Exercise objective: Search the entries for lines that contain the word "objects", and report each one found.

Extracted records:

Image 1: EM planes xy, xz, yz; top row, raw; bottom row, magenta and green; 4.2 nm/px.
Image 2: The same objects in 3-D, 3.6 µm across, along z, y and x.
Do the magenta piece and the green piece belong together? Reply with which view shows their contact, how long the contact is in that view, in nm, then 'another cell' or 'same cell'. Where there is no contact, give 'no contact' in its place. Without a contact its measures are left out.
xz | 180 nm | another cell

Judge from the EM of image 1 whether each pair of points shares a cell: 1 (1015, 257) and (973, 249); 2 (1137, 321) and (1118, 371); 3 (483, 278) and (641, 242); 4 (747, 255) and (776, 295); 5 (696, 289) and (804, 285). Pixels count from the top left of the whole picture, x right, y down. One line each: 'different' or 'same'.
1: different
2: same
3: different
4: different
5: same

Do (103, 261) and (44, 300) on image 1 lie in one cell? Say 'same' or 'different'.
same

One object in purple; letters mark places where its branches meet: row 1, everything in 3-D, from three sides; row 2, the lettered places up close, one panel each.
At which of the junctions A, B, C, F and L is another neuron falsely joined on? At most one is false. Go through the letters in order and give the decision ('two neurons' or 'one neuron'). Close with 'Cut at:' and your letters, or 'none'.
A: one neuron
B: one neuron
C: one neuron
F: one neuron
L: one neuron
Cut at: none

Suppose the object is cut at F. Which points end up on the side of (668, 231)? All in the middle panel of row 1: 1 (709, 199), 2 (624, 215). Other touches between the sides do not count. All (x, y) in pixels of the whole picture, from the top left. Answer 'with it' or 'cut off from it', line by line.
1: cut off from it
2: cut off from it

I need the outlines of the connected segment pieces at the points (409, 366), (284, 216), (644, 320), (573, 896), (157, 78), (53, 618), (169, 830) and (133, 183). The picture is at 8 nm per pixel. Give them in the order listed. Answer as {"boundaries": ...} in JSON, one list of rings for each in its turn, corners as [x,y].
---
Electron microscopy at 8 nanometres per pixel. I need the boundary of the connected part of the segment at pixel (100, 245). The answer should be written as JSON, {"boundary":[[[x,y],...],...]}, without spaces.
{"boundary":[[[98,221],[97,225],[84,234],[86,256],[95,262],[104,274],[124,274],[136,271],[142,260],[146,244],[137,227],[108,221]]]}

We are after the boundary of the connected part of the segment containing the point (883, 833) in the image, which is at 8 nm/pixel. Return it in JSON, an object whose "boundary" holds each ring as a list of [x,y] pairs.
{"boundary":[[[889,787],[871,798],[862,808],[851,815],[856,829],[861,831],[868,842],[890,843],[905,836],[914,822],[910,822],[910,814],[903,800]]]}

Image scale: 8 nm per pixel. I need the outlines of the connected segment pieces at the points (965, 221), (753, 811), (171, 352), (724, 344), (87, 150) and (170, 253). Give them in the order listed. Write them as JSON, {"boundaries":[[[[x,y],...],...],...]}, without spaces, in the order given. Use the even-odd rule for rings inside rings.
* * *
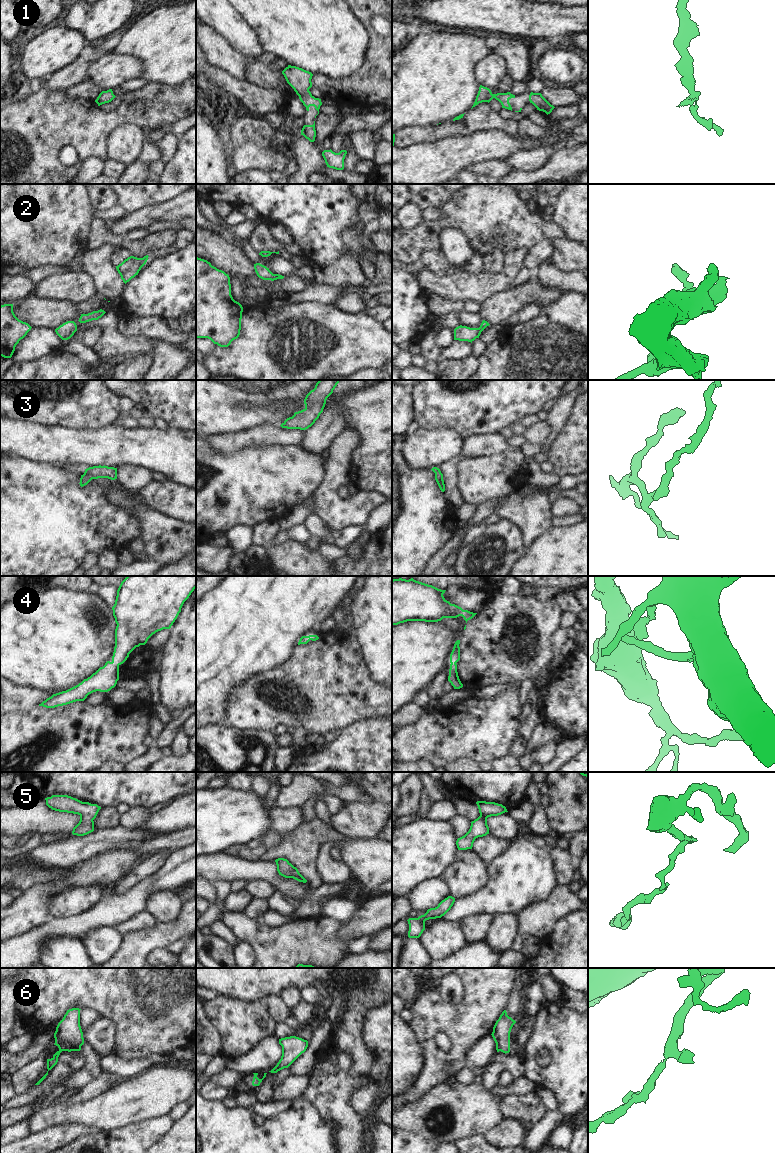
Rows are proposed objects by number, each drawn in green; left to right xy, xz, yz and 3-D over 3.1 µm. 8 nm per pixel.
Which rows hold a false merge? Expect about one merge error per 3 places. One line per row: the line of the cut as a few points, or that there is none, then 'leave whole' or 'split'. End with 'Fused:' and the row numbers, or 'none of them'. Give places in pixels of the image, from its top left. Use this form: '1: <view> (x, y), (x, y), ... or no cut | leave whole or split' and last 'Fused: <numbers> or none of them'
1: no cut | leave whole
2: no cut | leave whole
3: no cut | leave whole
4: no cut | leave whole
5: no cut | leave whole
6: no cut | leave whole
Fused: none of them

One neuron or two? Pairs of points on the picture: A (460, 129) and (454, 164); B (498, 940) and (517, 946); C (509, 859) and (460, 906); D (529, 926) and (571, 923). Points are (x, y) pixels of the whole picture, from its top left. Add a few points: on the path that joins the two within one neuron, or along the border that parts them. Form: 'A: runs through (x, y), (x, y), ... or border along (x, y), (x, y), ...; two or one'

Response to this task:
Image 2: The same objects in 3-D, 3.6 µm across, along z, y and x.
Rows are proposed objects by number, each drawn in green; left to right xy, xz, yz and 3-D over 3.1 µm. 8 nm per pixel.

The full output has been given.